Catherine Larrère - Philosophe, spécialiste de l’éthique environnementale
© CAPA Pictures/Alexandre Dupeyron
Avons-nous un devoir moral envers la nature ?
Janvier 2022
Philosophe, Catherine Larrère est une spécialiste de l’éthique environnementale. Dans ses travaux, elle met en évidence le lien moral qui unit l’être humain à la nature. Comment l’Homme a-t-il pris conscience de sa responsabilité ? Pourquoi a-t-il cherché à se détacher de la nature ? Et quel chemin mènerait à une réconciliation ? Réponses dans un entretien où la philosophie rejoint vite la pratique.
Dans son rapport à la nature, l’être humain agit comme un adolescent qui revendique sa totale indépendance, tout en sachant bien que c’est impossible, et se plaint quand les sanctions se profilent. Que penser de cette relation à notre environnement ?

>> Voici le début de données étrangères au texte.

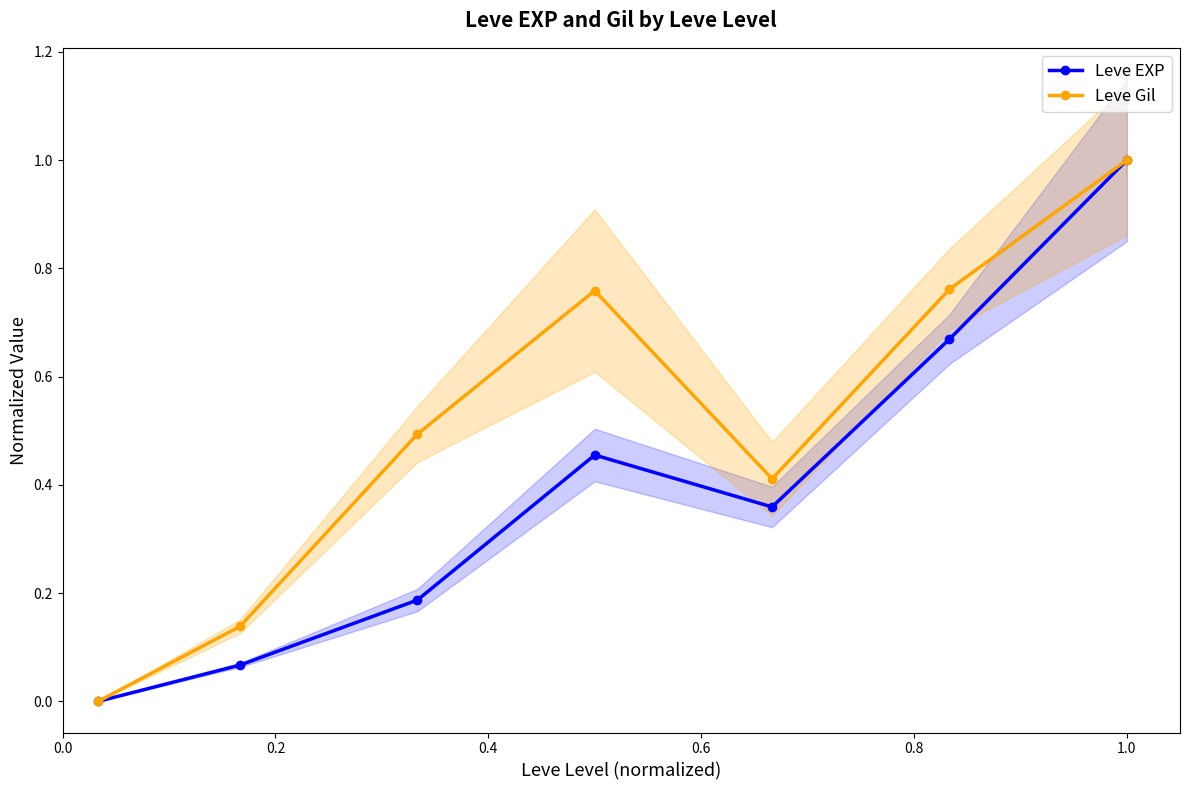

How many interior local valleys does the Leve Gil series have?

1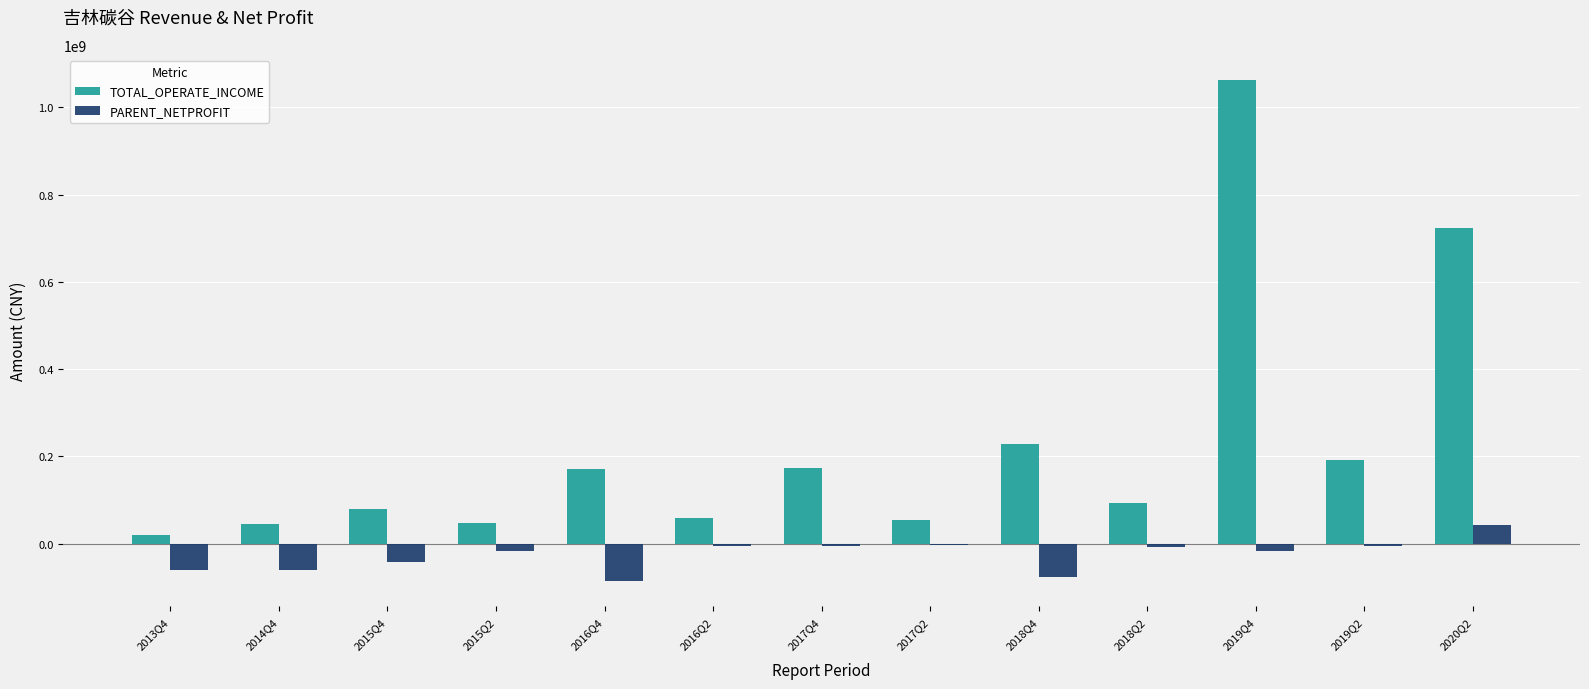

What is the greatest value displayed?

1062850020.0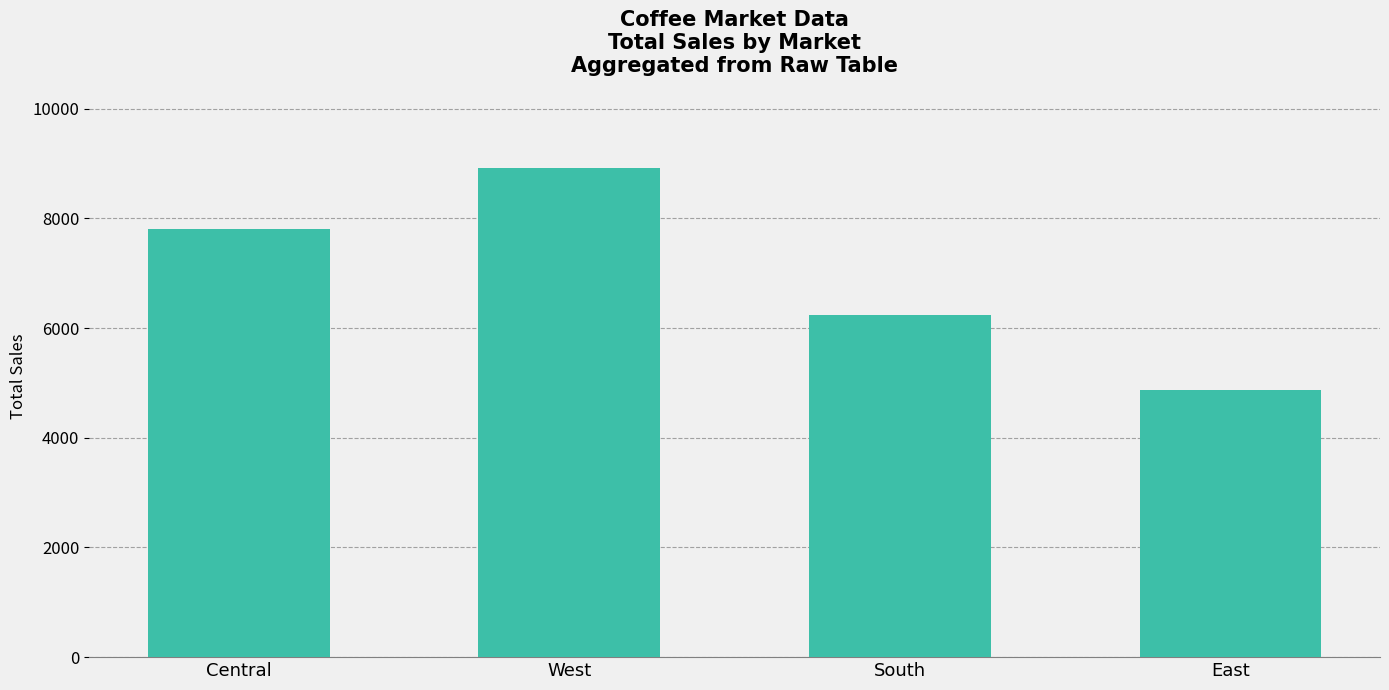

Which label corresponds to the smallest value in the chart?

East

Catherine Larrère - Il n’y a jamais eu de rapport neutre à la nature. Même lorsqu’Emmanuel Kant la présente, au XVIIIe siècle, comme un ensemble de moyens au service de l’Homme, même quand la physique moderne de Galilée ou Newton met en lumière son fonctionnement et en fait une simple succession de phénomènes, le rapport à la nature reste passionnel. Ces penseurs s’expriment souvent avec violence, preuve que le sujet est délicat, impossible à trancher d’une simple théorie. En 1973, le philosophe australien Richard Routley, a imaginé une histoire très parlante, celle du dernier Homme sur terre. Avant de disparaître, il détruit la nature autour de lui. « Après tout, qu’importe, il n’y aura plus personne. Est-ce mal d’agir ainsi ? » Oui, nous en sommes tous convaincus, même s’il s’agit du dernier être humain. Nous sommes donc bien liés par un devoir moral à notre environnement et pas seulement aux autres Hommes.
Dès le XIXᵉ siècle, les pays anglo-saxons s’inquiètent de la destruction de la nature. Ce sentiment se traduit notamment par la création de grands parcs naturels, comme Yellowstone. Comment expliquer que le passage à l’action concrète soit si lent ?
C. L. - L’action a certes besoin de connaissances, mais elle dépend aussi du type de connaissances mobilisées. Or celles-ci sont majoritairement globales et quantifiées. Difficile de prendre la mesure d’un problème quand les chiffres dépassent la compréhension. Nous pouvons faire un parallèle avec la dette publique : lorsque l’on parle de millions de milliards d’euros, le sujet devient abstrait. Pour la biodiversité, les chiffres globaux lancent l’alarme, mais, pour agir, on a besoin de données locales, plus précises. Il ne faut surtout pas se laisser enfermer dans des oppositions trop rigides ou trop simplistes.
Par où commencer pour renouer ce lien avec notre environnement ? Quelles sont, selon vous, les premières étapes ?
C. L. - La destruction directe (surexploitation des sols, déforestation…), l’agriculture intensive sont dangereuses pour la biodiversité. Nous devrions être capables d’arrêter ou de limiter certaines pratiques et l’agriculture bio devrait bénéficier d’un véritable plan de subvention. La progression de l’habitat humain entraîne aussi des destructions massives, en particulier les logements suburbains qui émiettent la nature. Mais leurs habitants s’y installent le plus souvent car la ville est devenue trop chère. Il faudrait commencer par s’attaquer à cette question. Enfin, ne négligeons pas un volet plus intime : la nature est source de bien-être, comme nous l’enseigne l’écopsychologie. Il faut en être conscient et accorder à notre environnement l’attention qu’il mérite. Apprendre à regarder le changement des saisons, le mouvement des nuages… ce n’est pas anodin, surtout pour des jeunes générations de plus en plus élevées en ville.